### [課題]
• A. マスキングプラグに関する文書の抜粋によると、マスキングプラグ50の軸部53の長さLは、ワーク10の厚みWに対してどのように形成されますか？
• B. マスキングプラグに関する文書の抜粋のうち、「図6】本発明に係るマスキング方法のフローチャートである。」から「ネジを用いることが好ましい。」までをそのまま出力してください。
• C. マスキングプラグに関する文書の抜粋で、図1に示すマスキングプラグ50が有しているとされる部分をすべて挙げると何ですか？

### [文書の抜粋]

--------------------

図2】本発明に係るマスキングプラグの作製例を示す図である。
図3】本発明に係るプラグベースを示す図である。
図4】本発明に係るマスキング装置を説明する図である。
図5】本発明に係るマスキング装置を説明する図である。
図6】本発明に係るマスキング方法のフローチャートである。
【発明を実施するための形態】
【0009】
本発明に係るマスキングプラグ、マスキング装置及びマスキング方法について図面に基づいて説明する。先ず、図1に示す本発明に係るマスキングプラグ50は、ショットブラスト処理や塗装処理等の所定の表面処理を行うワーク10のネジ孔12をマスキングするものであって、ワーク10のネジ孔12と螺合するネジ部52と、このネジ部52を備えた軸部53と、ワーク10のネジ孔12と略同径のキャップ部54と、ワーク10のネジ孔12よりも小径のネジ頭部56と、を有している。また、マスキングプラグ50の軸部53の長さLはワーク10の厚みWと略同等もしくはそれ以上となるように形成する。これにより、図1(b)に示すように、マスキングプラグ50がネジ孔12に設置された状態においてキャップ部54がネジ孔12の一端を塞ぎ、軸部53の軸端53aがネジ孔12の他端を塞ぐ。これにより、ネジ孔12に対するマスキングが行われる。このとき、ネジ頭部56はワーク10に近接し、且つネジ孔12よりも小径のため表面処理時の遮蔽物となることは無い。尚、異なる径のネジ孔12が存在する場合や、異なる厚みWのワーク10が存在する場合、これらのネジ孔12に対応するマスキングプラグ50がそれぞれ個別に作製される。また、ネジ部52は軸部53の全長に亘って形成しても良いが、ロボットアーム部40による抜き差しが楽なように軸部53の中程の領域に設けることが好ましい。また、これらマスキングプラグ50は、図2に示すように、ネジ部52とキャップ部54とが形成された本体部に、所定のネジ頭寸法のネジ14を螺合させ接着剤等で固定することで作製することが好ましい。このとき、ネジ14は後述のロボットアーム部40が保持し易い六角のネジ頭部56を備えた六角ネジを用いることが好ましい。

--------------------

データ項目
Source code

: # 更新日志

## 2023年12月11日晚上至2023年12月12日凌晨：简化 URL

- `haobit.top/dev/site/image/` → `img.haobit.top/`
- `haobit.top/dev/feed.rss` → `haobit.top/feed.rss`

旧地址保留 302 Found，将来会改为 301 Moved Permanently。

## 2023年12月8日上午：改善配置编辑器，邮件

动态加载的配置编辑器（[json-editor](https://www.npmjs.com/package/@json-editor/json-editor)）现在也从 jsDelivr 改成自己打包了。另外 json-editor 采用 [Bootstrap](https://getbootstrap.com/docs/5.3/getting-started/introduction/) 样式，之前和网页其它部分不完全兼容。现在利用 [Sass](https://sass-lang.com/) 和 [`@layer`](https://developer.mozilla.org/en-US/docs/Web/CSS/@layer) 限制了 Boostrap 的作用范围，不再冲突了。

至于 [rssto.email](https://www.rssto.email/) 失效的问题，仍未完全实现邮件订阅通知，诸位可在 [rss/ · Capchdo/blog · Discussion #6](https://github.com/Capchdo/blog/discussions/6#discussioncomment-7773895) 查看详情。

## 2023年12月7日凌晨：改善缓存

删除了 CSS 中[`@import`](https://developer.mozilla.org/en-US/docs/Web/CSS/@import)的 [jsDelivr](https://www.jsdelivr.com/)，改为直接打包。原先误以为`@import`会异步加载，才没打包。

--------------------

### [解答]
• A. 厚みWと略同等もしくはそれ以上となるように形成されます。

• B.
図6】本発明に係るマスキング方法のフローチャートである。
【発明を実施するための形態】
【0009】
本発明に係るマスキングプラグ、マスキング装置及びマスキング方法について図面に基づいて説明する。先ず、図1に示す本発明に係るマスキングプラグ50は、ショットブラスト処理や塗装処理等の所定の表面処理を行うワーク10のネジ孔12をマスキングするものであって、ワーク10のネジ孔12と螺合するネジ部52と、このネジ部52を備えた軸部53と、ワーク10のネジ孔12と略同径のキャップ部54と、ワーク10のネジ孔12よりも小径のネジ頭部56と、を有している。また、マスキングプラグ50の軸部53の長さLはワーク10の厚みWと略同等もしくはそれ以上となるように形成する。これにより、図1(b)に示すように、マスキングプラグ50がネジ孔12に設置された状態においてキャップ部54がネジ孔12の一端を塞ぎ、軸部53の軸端53aがネジ孔12の他端を塞ぐ。これにより、ネジ孔12に対するマスキングが行われる。このとき、ネジ頭部56はワーク10に近接し、且つネジ孔12よりも小径のため表面処理時の遮蔽物となることは無い。尚、異なる径のネジ孔12が存在する場合や、異なる厚みWのワーク10が存在する場合、これらのネジ孔12に対応するマスキングプラグ50がそれぞれ個別に作製される。また、ネジ部52は軸部53の全長に亘って形成しても良いが、ロボットアーム部40による抜き差しが楽なように軸部53の中程の領域に設けることが好ましい。また、これらマスキングプラグ50は、図2に示すように、ネジ部52とキャップ部54とが形成された本体部に、所定のネジ頭寸法のネジ14を螺合させ接着剤等で固定することで作製することが好ましい。このとき、ネジ14は後述のロボットアーム部40が保持し易い六角のネジ頭部56を備えた六角ネジを用いることが好ましい。

• C. ネジ部52、軸部53、キャップ部54、ネジ頭部56